In this paper we present the application of a probabilistic methodology for dental implants, taking into account the variability in loads, fatigue behaviour, and design aspects and comparing results with deterministic fatigue. This probabilistic methodology, based on Markoff chains, was first applied by Bea et al. [4, 21], to metal fatigue including separately crack nucleation and crack growth stage.

Uncertainties between mastication habits among different patients imply that random loads are applied to the implants and since this must be taken into account in the model from the very beginning it can be done using Markoff chains. Most FE studies on dental implants are static analyses [2429].

This methodology allows us to keep in mind different load blocks with different amplitudes, considering their sequential effects. These sequential effects achieve more realistic and confident results and they are not used in this study because the aim is to present the main difference between the conventional way of studying fatigue behaviour and a probabilistic method.
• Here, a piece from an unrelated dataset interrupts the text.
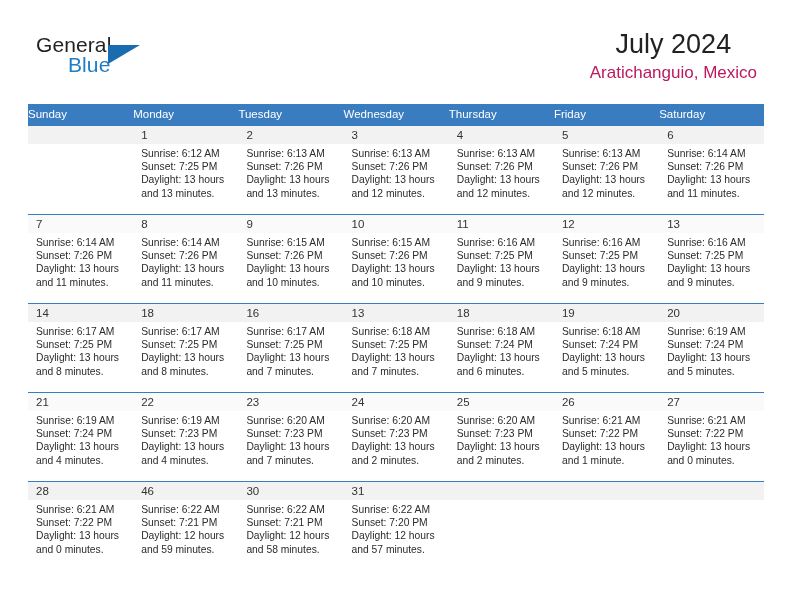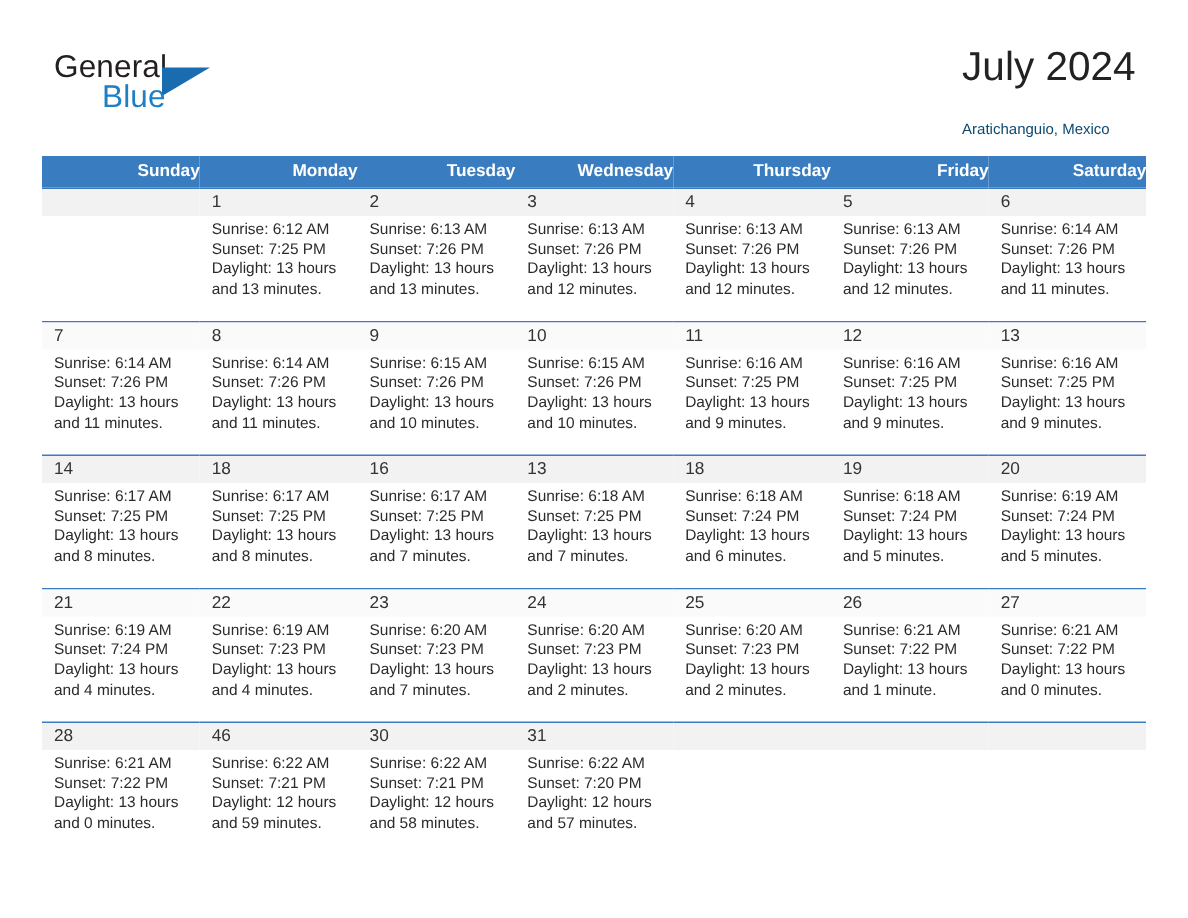"July 2024" .title-block { text-align: left -> center }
Main differences between the conventional way and the method we have proposed here are as follows:(i)First of all, conventional fatigue studies do not take into account uncertainness that material or loads can have.(ii)With the probabilistic model, it is possible to know the mean fatigue life, the variance, and, what is more important, the probability of failure for each cycle.(iii)In this case, results are the same for the three models used to study conventional fatigue life.(iv)As Figure 7 shows, it is possible to ensure that the minimum fatigue life for this dental implant is 5388 years, because, below this time, the probability of failure is zero.(v)There is a big difference in fatigue life obtained by deterministic or probabilistic models. This means that with the probabilistic method we are able to know with more detail the behaviour that Proclinic dental implant analysed here is going to have, keeping in mind always that this case is also including random variables, which introduced more confidence in the model and results obtained.

Abbreviations

ASM:American Society of Metals
B-K:Bogdanoff and Kozin
PTM:Probability transition matrix
FE:Finite element.

Conflict of Interests

The authors declare that there is no conflict of interests regarding the publication of this paper.

Authors’ Contribution

María Prados-Privado, Juan Carlos Prados-Frutos, and José Antonio Bea contributed equally to this paper.

Acknowledgments

Proclinic-URJC Grant A-285 financially supported the research for this paper.